乙女は白馬に乗った王子を待っている
月曜日だ。
重たい体を無理やり引きずってベッドから出した。
夕べ、帰ってくるさやかと顔を合わせるのが億劫で、ゆり子は翔太のところに泊まった。
日曜日の夕方、スーパーに行って二人で材料を買い込んで、すき焼きを食べた。
何かと整っているゆり子たちの家の方が料理しやすいのだが、ゆり子が、さやかが帰って来たら落ち着いていちゃいちゃできないからイヤだ、と言ったら、翔太はあっさりと了承した。
実は、翔太の家に入るのは初めてだ。
男の一人暮らしなんてどんな大変なことになってるんだろう……、と戦々恐々だったが、なんということもなくフツーの感じだった。

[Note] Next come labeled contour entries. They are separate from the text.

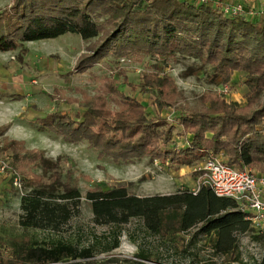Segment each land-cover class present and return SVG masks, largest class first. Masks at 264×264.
I'll return each mask as SVG.
<instances>
[{
  "label": "trees",
  "instance_id": "trees-1",
  "mask_svg": "<svg viewBox=\"0 0 264 264\" xmlns=\"http://www.w3.org/2000/svg\"><path fill=\"white\" fill-rule=\"evenodd\" d=\"M68 33L78 35L85 42L94 41L89 54L78 59L76 72L88 69L109 54L117 57L188 54L208 65L222 85H228L234 73H245L248 107L257 104L264 92V21H251L242 15L226 17L211 3L12 0L9 7L0 11V52ZM104 79L108 93L114 96L111 102L119 106L112 119L107 118L108 101L98 91L87 101L81 121L55 113L46 117L41 126L59 131L70 142L86 140L99 157L107 156L115 163L146 157L171 167L190 166L210 155L223 154L230 166L264 172V101L250 111L238 109L235 103H227L215 94H204L205 110L178 117V125L189 135L185 144L169 147L173 126L163 119L148 118L142 104L123 97L116 80ZM139 87L154 93L152 105L157 111L173 105L176 84L169 75L143 72ZM3 133L5 129H0V136ZM7 147L15 149L19 144L10 141ZM14 159L33 160L41 166L48 163L35 150L23 151ZM16 162L10 171L21 180ZM56 184L53 181L51 185L32 188L21 197L22 229L59 231L78 214L81 201L78 188L68 185L56 190ZM85 199L93 223L112 229L111 238L100 253L118 248L121 227L132 219L141 221L152 235L169 237L172 245L178 243L181 234L196 228L192 238L211 237L213 254L228 257L222 264H242L239 235L251 233L254 241H264V235L252 231L246 214L237 209L235 201L215 196L208 187L200 186L196 193L184 190L139 197L129 193L126 186L107 189L96 186L86 192ZM191 242L192 239L188 245ZM16 252L18 264H160L157 256L143 253L135 254L134 259L97 260L95 245L79 249L61 240L48 245L37 242L21 245ZM254 264H264V250Z\"/></svg>",
  "mask_w": 264,
  "mask_h": 264
},
{
  "label": "rangeland",
  "instance_id": "rangeland-1",
  "mask_svg": "<svg viewBox=\"0 0 264 264\" xmlns=\"http://www.w3.org/2000/svg\"><path fill=\"white\" fill-rule=\"evenodd\" d=\"M11 1L0 0V11L9 7ZM93 42H85L78 35L68 33L0 52V129H5L0 136V264H18L16 250L21 245L33 242L48 245L58 240L70 242L79 249L95 245L97 260L134 259L135 254L143 253L157 256L160 264H222L228 257L213 254L211 237L192 238L196 228L181 234L178 243L172 245L169 237L148 233L137 219L121 227L118 248L100 253L104 243L111 238L112 229L93 223L85 199L86 192L96 186L104 189L126 186L129 193L139 197L184 190L196 193L199 169L206 158L190 166L179 164L174 167L146 157L115 163L107 156L99 157L86 140L70 142L59 131L46 130L41 125L46 117L55 113L81 121L87 101L98 91L104 93L110 110L107 118L112 119L119 106L111 102L114 96L108 93L103 82V77L104 80L110 77L118 82V91L123 97L133 98L144 106L148 118L163 119L173 126L168 146L180 147L189 135L178 125V117L182 113L205 110L204 94H215L227 103H235L238 109L253 111L264 101V92L257 104L248 107L245 73H234L230 83L222 85L208 65L202 64L199 57L188 54L140 57L109 54L88 69L76 72L74 66L79 58L89 54ZM153 71L169 75L176 84L173 105L162 112L152 105L154 93L144 92L139 87L140 75ZM10 141H16L19 147L8 148ZM27 150H35L48 163L41 166L33 160L16 162L14 156ZM15 162L21 175L20 186H15L11 179L10 166ZM53 181L57 182L56 190L68 185L78 188L81 195L78 214L59 231L22 229L19 225L21 197L32 188L51 185ZM237 238L242 264L259 261L264 241H254L251 233ZM185 248L186 253L183 252Z\"/></svg>",
  "mask_w": 264,
  "mask_h": 264
},
{
  "label": "built area",
  "instance_id": "built-area-1",
  "mask_svg": "<svg viewBox=\"0 0 264 264\" xmlns=\"http://www.w3.org/2000/svg\"><path fill=\"white\" fill-rule=\"evenodd\" d=\"M193 2L207 4L210 0H193ZM214 7L226 17L254 15L241 3H216ZM199 171L198 189L200 186L208 187L215 196L235 201L237 209L246 214L252 231L264 235V172L230 166L223 154L210 155ZM11 174L13 184L20 186L18 175L12 172Z\"/></svg>",
  "mask_w": 264,
  "mask_h": 264
},
{
  "label": "crops",
  "instance_id": "crops-1",
  "mask_svg": "<svg viewBox=\"0 0 264 264\" xmlns=\"http://www.w3.org/2000/svg\"><path fill=\"white\" fill-rule=\"evenodd\" d=\"M191 3H194L193 0H187ZM210 3L215 6L216 3L221 4H243L248 10L254 13L253 16H244L246 19L251 21H258L262 19L264 21V0H210Z\"/></svg>",
  "mask_w": 264,
  "mask_h": 264
}]
</instances>
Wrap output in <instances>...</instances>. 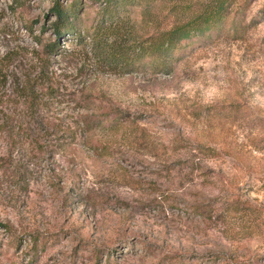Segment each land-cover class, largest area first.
<instances>
[{
    "label": "rangeland",
    "instance_id": "rangeland-1",
    "mask_svg": "<svg viewBox=\"0 0 264 264\" xmlns=\"http://www.w3.org/2000/svg\"><path fill=\"white\" fill-rule=\"evenodd\" d=\"M241 1L124 72L87 35H154L167 2L0 0V264H264V0L234 37Z\"/></svg>",
    "mask_w": 264,
    "mask_h": 264
},
{
    "label": "trees",
    "instance_id": "trees-1",
    "mask_svg": "<svg viewBox=\"0 0 264 264\" xmlns=\"http://www.w3.org/2000/svg\"><path fill=\"white\" fill-rule=\"evenodd\" d=\"M119 0H105V6L101 8L103 15L111 14L113 7ZM131 0H129L130 2ZM138 1V0H137ZM154 3L157 0H143ZM168 3L172 12V19L165 24V28H159L154 35L137 39L132 30L126 35L120 32V22H102L97 24L89 33L90 47L95 56L113 70L129 72L133 62L144 56L155 54L158 58H164L168 53L177 48L183 41L204 39V35L213 30H219L227 21L231 6L228 0H162ZM252 0H242L234 8V16L231 18V35L241 34L246 28L244 24V11ZM57 16L54 23L59 37L65 32H70L81 44H86L85 35L77 29L76 16L69 7H63L58 2L53 6ZM226 30L225 32H227ZM122 38V39H121ZM58 40L50 44L48 50L58 48Z\"/></svg>",
    "mask_w": 264,
    "mask_h": 264
}]
</instances>
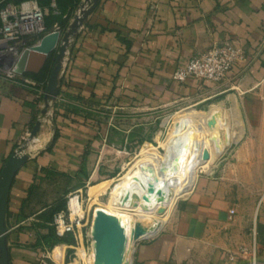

綺麗すぎず汚すぎず嫌味のない程よい加減の部屋だった。
いかにも翔太らしい。
一人暮らしの気楽さからか、テレビ台にぽんとアダルトDVDを置いてたり、ベッドの脇にエロ本が適当に放り出されているのはご愛嬌だ。
ゆり子が笑いながら指差して指摘すると、さすがに気恥ずかしいようで、
「もー、参るなあ、ゆり子さんには。さりげなくスルーするのが彼女の気遣いじゃね?」
と頭を掻いている。
「もう必要ないでしょ。」
と、ゆり子がからかうと、
「えー、それとこれとは別。」
などと言うから何だかおかしかった。